Deux êtres qui n'avaient rien en commun et que les aléas de la vie vont rapprocher : deux paumés qui ont chacun un combat à mener, elle ex-dresseuse d'orques désormais en fauteuil roulant, lui qui extériorise sa violence dans des combats à mains nues.
Une étrange relation faite d'amitié et de respect s'instaure entre ces deux handicapés de la vie où chacun de manière différente a subi un traumatisme: Ali depuis l'enfance, infirme émotionnel qui reproduit le même schéma avec Sam son fils de 5 ans, et Stéphanie qui elle doit émerger de son "trou noir" et renaître à la vie après l'accident qui lui a coûté ses deux jambes.
Une adaptation du roman de Craig Davidson, jeune Canadien, qui fait dire à Audiard : "Quand j'ai lu ses nouvelles j'ai ressenti la mélancolie d'une époque bénie de la Nouvelle américaine, repensé à William Irish et Nathanaël West qui décrivent une société en convulsion avec ses personnages rejetés."
A part, en marge comme Ali qui depuis toujours sait juste se servir de ses poings pour se battre et gagner tel un gosse heureux qui découvre son pouvoir : un faux dur, un tendre qui s'ignore et qui va offrir à la jeune femme sa vigueur de mâle opérationnel au lit comme au boulot, sans misérabilisme, sans apitoiement, posant sur elle le simple regard d'un homme sur une femme.
Pas de mots d'amour, pas de grands serments, mais une étreinte charnelle qui la fait revivre.
De très belles scènes où Stéphanie, juchée sur le dos d'Ali se ressource au de l'eau, trouvant un nouvel équilibre dans cette mer où elle redevient une femme presque comme les autres.
Alors bien sûr le chemin sera long entre ces deux êtres si dissemblables et il faut saluer la performance des deux acteurs, Matthias Schoenaerts qui arrive en peu de mots et par un simple jeu de regards ou la violence de ses cris à exprimer son désarroi ou sa féroce détermination, et Marion Cotillard qui pour la première fois m'a touchée, tour à tour sobre et intense sur le chemin de la renaissance.

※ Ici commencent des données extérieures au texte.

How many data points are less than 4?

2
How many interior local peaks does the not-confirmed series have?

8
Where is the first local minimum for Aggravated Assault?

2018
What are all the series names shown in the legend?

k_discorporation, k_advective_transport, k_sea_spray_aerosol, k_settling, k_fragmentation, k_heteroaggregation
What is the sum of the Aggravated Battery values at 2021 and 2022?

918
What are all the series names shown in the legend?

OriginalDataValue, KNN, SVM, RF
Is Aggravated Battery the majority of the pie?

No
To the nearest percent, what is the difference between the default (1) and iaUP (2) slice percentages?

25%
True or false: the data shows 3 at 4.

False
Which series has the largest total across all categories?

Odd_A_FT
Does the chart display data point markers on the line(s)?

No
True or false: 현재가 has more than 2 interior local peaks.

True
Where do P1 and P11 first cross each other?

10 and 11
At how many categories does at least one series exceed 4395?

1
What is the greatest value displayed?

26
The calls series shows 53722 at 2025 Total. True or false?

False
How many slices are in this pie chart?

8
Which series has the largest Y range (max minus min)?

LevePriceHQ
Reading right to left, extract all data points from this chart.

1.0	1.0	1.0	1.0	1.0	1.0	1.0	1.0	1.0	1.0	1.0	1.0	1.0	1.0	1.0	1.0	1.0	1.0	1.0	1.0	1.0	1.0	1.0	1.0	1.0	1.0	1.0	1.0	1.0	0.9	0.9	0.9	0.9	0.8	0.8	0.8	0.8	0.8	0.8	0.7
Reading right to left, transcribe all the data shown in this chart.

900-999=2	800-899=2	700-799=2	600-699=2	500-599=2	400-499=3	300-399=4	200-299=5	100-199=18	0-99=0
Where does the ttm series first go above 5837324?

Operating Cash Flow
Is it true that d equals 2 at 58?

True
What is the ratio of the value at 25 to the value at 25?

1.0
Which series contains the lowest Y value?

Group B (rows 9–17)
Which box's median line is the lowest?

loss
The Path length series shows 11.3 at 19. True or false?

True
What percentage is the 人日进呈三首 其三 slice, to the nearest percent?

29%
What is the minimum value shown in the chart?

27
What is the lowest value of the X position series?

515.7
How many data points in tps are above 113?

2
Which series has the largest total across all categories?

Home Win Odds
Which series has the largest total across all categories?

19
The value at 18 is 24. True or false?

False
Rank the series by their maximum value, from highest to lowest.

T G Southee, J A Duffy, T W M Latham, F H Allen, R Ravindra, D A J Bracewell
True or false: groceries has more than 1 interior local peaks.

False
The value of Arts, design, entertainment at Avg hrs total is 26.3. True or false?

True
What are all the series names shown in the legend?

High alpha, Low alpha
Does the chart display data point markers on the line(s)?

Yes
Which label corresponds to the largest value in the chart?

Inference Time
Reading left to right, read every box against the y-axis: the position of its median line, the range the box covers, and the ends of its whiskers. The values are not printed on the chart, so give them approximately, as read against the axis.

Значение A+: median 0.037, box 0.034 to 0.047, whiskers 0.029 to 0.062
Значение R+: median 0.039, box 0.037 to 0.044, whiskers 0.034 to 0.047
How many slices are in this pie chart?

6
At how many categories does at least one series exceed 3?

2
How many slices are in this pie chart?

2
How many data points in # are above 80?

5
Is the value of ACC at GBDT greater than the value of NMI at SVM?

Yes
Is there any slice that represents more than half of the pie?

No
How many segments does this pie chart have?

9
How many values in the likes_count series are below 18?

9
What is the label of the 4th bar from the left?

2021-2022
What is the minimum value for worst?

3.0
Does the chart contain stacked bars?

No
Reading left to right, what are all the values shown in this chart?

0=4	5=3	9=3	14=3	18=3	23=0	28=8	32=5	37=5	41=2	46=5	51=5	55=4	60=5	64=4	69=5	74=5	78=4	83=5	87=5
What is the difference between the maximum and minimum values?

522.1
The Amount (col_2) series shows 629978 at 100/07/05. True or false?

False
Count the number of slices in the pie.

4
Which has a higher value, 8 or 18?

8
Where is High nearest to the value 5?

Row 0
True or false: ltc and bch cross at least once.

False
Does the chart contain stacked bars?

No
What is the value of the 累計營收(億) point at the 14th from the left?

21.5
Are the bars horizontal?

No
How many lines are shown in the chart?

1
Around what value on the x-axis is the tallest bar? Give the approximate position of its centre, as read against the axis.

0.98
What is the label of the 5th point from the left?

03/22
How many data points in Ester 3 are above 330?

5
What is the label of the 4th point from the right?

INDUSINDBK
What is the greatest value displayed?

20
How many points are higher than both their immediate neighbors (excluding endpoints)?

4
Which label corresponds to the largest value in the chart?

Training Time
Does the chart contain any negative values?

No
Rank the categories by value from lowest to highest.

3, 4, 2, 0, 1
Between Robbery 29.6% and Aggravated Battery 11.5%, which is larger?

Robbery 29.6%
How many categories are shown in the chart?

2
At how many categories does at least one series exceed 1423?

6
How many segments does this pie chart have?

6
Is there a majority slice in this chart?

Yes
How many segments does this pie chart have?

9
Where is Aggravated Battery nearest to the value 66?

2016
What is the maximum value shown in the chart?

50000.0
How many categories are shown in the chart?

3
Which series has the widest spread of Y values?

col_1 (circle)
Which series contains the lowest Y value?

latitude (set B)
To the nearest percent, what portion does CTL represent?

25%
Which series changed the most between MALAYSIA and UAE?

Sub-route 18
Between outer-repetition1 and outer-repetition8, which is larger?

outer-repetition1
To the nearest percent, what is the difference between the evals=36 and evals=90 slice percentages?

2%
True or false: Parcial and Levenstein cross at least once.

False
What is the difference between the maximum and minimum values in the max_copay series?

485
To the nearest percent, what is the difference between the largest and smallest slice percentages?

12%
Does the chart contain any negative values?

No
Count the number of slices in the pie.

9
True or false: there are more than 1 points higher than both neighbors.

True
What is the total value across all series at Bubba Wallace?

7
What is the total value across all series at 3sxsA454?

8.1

Un film qui malgré ses manques flagrants: la relation père fils n'est pas suffisamment développée non plus que le thème du handicap qui aurait gagné à être davantage travaillé, m'a marquée plus que je ne saurais dire, le age le plus beau et le plus touchant étant sans doute celui où la jeune femme, ulcérée d'avoir vu Ali partir avec une fille draguée en boîte, évoque, devant le regard étonné du garçon, qui semble ne pas comprendre, la délicatesse, cette façon d'être qui différencie l'homme de l'animal:pas de leçon, mais une douceur infinie pour en parler, très juste et très vraie.
Une réalisation coup de poing moins forte sans doute que Un Prophète mais où l'on reconnaît la patte du cinéaste, servie par un casting très efficace.